Korban gempa Palu

Butuh Tindakan Bukan Kritikan

Loading

IndependensI.com – Dulu penyanyi Bob Tutupoli sering melantunkan “memang lidah tak bertulang, tak terbatas kata-kata……..”, ternyata walau itu hanya lagu ada masa bahwa memang omongan, ucapan dan kata-kata itu kadang tidak bermakna, bahkan menyakiti perasaan seperti saat ini.

Begitu kita bangun pagi dan menonton televisi yang menonjol bukan lagi khotbah yang membimbing dan mendidik, melainkan pertengkaran dan perbantahan para tokoh dan pemuka masyarakat. Mereka  sudah keseringan mengeluarkan kata-kata sindiran bahkan merendahkan pihak lain.

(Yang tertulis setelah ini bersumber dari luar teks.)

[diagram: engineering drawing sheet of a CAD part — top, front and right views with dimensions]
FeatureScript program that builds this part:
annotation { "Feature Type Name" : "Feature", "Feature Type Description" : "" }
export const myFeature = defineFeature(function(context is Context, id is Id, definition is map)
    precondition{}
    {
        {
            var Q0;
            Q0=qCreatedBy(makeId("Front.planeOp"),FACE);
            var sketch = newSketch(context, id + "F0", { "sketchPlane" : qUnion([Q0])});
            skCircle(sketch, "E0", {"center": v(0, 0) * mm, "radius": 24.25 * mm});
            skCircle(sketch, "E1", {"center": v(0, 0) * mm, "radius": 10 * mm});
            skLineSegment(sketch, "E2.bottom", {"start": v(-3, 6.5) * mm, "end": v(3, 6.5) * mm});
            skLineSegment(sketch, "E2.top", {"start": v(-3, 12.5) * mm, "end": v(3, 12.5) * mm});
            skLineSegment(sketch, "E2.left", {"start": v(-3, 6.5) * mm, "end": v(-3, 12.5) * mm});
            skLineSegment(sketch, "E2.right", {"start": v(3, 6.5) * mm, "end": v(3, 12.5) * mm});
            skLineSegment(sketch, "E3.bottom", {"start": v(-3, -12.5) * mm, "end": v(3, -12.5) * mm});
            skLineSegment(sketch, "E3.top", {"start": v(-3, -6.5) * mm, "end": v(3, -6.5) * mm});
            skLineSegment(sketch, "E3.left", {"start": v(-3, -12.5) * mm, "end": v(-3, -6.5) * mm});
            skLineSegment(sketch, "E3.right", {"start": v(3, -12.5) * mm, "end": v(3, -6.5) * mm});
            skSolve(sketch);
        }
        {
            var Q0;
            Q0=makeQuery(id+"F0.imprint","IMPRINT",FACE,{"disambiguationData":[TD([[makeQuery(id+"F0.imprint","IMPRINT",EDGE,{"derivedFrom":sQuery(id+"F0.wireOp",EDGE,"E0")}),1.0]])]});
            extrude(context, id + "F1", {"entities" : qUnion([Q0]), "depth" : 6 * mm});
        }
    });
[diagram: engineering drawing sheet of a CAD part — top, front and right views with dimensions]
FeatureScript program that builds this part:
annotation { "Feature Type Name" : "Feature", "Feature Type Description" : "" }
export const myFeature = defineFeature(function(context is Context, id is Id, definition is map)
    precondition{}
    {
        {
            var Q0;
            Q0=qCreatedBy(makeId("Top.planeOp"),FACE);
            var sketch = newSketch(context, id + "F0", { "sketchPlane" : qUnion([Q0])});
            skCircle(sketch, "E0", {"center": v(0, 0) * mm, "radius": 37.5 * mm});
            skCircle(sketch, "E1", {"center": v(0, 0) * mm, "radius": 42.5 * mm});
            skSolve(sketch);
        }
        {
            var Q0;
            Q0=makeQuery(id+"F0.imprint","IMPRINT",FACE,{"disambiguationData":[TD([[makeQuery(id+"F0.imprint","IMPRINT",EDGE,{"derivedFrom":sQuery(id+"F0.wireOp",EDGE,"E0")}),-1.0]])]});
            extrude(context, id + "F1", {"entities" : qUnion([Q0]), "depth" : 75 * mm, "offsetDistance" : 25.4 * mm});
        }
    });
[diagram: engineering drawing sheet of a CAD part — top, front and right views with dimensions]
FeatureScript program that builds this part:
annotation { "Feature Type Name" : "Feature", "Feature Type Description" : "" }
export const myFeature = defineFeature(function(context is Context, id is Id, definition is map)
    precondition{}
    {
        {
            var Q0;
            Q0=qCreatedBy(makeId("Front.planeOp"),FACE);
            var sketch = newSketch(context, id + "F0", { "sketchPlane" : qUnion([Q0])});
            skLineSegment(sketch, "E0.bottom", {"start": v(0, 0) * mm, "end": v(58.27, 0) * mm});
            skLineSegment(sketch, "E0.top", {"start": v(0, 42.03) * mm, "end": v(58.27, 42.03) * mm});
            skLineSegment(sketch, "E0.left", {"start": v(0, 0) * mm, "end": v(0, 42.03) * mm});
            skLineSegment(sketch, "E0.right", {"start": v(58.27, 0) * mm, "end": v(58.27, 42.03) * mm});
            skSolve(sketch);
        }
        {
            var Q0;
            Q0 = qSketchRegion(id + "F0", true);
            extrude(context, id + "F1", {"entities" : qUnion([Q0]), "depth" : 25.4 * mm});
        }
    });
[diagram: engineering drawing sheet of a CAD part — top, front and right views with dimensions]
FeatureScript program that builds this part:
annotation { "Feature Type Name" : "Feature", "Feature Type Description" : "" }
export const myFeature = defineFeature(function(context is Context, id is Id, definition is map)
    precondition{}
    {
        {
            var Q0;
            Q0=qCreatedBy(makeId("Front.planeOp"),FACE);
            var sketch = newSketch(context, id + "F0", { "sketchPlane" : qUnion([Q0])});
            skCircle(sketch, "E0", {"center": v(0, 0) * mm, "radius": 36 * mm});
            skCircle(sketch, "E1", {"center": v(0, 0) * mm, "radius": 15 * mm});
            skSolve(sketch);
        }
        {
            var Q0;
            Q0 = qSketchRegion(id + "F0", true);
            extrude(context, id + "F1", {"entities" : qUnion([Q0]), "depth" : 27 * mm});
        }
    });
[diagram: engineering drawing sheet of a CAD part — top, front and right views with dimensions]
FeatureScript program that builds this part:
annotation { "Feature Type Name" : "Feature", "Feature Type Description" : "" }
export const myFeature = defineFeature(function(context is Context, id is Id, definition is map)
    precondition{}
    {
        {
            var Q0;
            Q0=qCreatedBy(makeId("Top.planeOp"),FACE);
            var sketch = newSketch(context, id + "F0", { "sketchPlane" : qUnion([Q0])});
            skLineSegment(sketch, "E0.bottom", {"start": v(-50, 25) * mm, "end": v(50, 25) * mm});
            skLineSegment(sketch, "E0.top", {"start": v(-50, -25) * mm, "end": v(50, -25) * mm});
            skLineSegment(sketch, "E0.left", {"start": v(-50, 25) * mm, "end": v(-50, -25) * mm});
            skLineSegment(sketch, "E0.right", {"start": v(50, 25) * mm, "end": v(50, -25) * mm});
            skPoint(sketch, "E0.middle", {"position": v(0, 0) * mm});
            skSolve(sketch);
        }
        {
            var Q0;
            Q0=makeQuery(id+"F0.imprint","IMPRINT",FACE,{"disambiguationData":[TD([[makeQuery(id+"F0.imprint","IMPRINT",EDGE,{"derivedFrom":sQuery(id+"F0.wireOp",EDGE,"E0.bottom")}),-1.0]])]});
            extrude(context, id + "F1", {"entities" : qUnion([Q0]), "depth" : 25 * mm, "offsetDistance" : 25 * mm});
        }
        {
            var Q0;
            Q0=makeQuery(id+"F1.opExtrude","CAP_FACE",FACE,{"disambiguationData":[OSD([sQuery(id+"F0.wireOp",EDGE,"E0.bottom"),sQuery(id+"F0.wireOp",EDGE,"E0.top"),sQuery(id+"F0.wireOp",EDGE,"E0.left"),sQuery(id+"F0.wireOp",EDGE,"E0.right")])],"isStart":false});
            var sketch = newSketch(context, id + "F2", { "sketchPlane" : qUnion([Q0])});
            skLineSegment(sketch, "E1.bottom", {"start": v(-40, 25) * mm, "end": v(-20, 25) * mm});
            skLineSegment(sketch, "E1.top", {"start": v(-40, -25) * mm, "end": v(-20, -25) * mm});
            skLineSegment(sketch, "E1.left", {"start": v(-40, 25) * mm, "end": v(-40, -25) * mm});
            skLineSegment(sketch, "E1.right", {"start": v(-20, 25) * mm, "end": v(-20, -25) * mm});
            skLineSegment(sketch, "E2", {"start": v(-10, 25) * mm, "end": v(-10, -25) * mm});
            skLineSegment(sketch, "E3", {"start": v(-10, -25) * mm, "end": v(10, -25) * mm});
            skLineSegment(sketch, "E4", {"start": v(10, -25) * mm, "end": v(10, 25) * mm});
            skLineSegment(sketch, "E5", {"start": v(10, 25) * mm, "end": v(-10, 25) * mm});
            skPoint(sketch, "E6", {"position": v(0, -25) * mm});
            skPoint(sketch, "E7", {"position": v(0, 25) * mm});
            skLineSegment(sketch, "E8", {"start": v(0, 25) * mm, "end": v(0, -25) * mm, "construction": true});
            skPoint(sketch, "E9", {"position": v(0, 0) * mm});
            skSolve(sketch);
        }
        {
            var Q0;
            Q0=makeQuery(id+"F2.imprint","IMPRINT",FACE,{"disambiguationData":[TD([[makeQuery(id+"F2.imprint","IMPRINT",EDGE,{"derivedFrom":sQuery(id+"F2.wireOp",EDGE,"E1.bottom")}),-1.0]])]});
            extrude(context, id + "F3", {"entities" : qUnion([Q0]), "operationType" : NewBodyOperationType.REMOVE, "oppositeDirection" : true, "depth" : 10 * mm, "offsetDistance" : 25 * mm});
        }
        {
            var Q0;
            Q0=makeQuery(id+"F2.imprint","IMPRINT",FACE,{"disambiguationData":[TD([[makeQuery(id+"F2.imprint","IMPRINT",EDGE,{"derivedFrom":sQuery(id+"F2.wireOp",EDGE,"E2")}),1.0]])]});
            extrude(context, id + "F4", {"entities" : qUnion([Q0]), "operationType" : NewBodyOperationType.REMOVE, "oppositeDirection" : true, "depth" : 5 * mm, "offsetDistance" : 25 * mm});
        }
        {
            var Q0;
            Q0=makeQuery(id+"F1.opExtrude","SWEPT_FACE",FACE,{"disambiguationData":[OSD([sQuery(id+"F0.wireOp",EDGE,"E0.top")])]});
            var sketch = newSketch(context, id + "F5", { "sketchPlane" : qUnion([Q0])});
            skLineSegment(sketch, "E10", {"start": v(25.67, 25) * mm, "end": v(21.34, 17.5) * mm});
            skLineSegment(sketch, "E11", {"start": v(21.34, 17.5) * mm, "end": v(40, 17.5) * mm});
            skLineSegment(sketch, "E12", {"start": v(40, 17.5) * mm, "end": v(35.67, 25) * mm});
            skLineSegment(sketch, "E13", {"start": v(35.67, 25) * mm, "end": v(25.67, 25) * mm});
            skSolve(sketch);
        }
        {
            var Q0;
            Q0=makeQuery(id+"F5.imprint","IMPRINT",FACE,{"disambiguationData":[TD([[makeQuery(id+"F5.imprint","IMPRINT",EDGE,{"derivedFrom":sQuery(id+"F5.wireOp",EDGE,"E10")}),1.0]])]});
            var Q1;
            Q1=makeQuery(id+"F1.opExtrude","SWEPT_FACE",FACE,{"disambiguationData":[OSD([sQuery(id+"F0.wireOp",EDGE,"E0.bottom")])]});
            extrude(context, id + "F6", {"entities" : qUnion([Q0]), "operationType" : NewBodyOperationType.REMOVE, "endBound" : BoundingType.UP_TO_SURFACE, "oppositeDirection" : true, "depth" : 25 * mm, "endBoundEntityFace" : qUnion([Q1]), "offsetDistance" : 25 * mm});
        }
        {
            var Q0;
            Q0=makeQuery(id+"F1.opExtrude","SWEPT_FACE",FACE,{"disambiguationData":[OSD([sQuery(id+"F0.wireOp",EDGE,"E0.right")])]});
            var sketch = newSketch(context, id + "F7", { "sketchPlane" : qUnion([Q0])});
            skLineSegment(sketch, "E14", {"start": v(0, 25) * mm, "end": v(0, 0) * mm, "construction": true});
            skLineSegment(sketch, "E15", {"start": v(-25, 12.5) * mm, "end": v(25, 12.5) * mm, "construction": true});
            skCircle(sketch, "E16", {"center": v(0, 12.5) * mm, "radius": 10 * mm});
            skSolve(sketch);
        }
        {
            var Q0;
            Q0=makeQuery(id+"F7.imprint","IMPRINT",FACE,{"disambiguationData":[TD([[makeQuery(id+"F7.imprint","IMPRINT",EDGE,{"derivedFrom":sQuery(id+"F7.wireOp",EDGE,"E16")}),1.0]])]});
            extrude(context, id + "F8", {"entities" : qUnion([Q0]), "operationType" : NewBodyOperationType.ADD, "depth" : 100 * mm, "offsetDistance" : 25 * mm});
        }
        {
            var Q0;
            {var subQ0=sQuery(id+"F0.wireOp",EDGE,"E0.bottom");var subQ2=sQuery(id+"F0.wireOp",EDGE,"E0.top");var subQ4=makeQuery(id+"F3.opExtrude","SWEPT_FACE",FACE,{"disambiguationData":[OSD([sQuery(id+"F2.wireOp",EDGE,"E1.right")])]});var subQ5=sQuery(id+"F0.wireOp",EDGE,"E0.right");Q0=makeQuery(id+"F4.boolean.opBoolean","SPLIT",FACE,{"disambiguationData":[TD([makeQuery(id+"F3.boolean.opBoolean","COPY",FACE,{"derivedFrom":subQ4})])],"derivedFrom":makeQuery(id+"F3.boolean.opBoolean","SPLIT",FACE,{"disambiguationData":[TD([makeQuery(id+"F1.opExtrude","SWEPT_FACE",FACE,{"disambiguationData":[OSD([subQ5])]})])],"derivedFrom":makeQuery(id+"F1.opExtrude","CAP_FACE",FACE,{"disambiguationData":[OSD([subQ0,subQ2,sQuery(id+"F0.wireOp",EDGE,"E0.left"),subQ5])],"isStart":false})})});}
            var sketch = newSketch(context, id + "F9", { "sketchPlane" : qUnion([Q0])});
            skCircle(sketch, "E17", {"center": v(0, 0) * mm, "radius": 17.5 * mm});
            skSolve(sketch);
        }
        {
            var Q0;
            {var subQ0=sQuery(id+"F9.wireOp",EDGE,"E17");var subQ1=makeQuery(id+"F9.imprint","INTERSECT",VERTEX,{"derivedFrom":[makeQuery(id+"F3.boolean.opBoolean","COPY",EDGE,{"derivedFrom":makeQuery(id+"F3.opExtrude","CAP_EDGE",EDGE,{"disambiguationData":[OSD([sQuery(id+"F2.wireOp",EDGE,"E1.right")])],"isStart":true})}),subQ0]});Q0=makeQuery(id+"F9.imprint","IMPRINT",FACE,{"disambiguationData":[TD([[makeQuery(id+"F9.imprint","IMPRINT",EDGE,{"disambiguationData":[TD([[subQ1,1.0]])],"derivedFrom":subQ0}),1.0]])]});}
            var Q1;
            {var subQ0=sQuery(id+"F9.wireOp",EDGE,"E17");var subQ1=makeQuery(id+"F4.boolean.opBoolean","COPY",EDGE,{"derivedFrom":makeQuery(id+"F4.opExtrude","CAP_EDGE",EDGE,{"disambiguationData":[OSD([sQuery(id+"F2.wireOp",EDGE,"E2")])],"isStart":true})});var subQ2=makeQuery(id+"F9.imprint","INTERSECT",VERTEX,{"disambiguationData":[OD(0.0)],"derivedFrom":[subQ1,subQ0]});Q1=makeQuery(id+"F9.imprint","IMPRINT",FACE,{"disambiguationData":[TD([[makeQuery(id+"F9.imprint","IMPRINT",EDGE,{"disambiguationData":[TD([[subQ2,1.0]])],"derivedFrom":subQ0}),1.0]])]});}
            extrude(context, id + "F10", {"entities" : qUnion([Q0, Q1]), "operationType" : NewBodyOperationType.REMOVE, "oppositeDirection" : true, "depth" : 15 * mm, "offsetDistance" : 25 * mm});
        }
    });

Barangkali semua kita perlu merenung, bagaimana penderitaan saudara-saudara kita di Palu, Donggala dan Sigi yang terkena gempa 7,4 skala richter dan tsunami, lebih dari 1600-an orang wafat, ratusan belum ditemukan dan ribuan luka-luka, ratusan ribu mengungsi dan kehilangan tempat tinggal dan harta benda.

Negara-negara lain saja, selain menyatakan turut berbelasungkawa, juga mengirimkan bantuan dana, bahan pangan dan tenaga serta pesawat terbang dan tenaga medis. Apa kita tidak malu hanya mengeritik serta menyindir dan menyalahkan orang lain?

Mari kita merenung, bagaimana mereka yang terkena bencana gempa dan tsunami itu, dan kita sebagai mahluk ciptaan Tuhan apa tanggung jawab kita terhadap korban seperti itu dan apa kewajiban kita sebagai manusia yang masih diberi Tuhan kesempatan hidup dan menikmati berkatnya seperti sekarang ini?

Kalau tidak bisa membantu, mari kita berdoa agar mereka yang bekerja di lapangan diberikan kesehatan dan kekuatan oleh Tuhan agar kehidupan di Palu, Donggala dan Sigi boleh berlangsung normal kembali. Agar para petugas dalam berbagai hal dapat melaksanakan tugas dan tanggung jawabnya sebagaimana mestinya serta mendapat ridho dari Tuhan.

Kalau semua kemampuan nasional digerakkan untuk mengumpulkan kekuatan mengatasi dampak gempa dan tsunami itu, pasti akan lebih mudah dan lebih cepat teratasi, tetapi kalau ada dari antara anak-anak bangsa yang hanya mengkritik dan melontarkan ucapan nyinir, akan melemahkan semangat para relawan, pekerja serta para penanggungjawab di lapangan dan di pusat.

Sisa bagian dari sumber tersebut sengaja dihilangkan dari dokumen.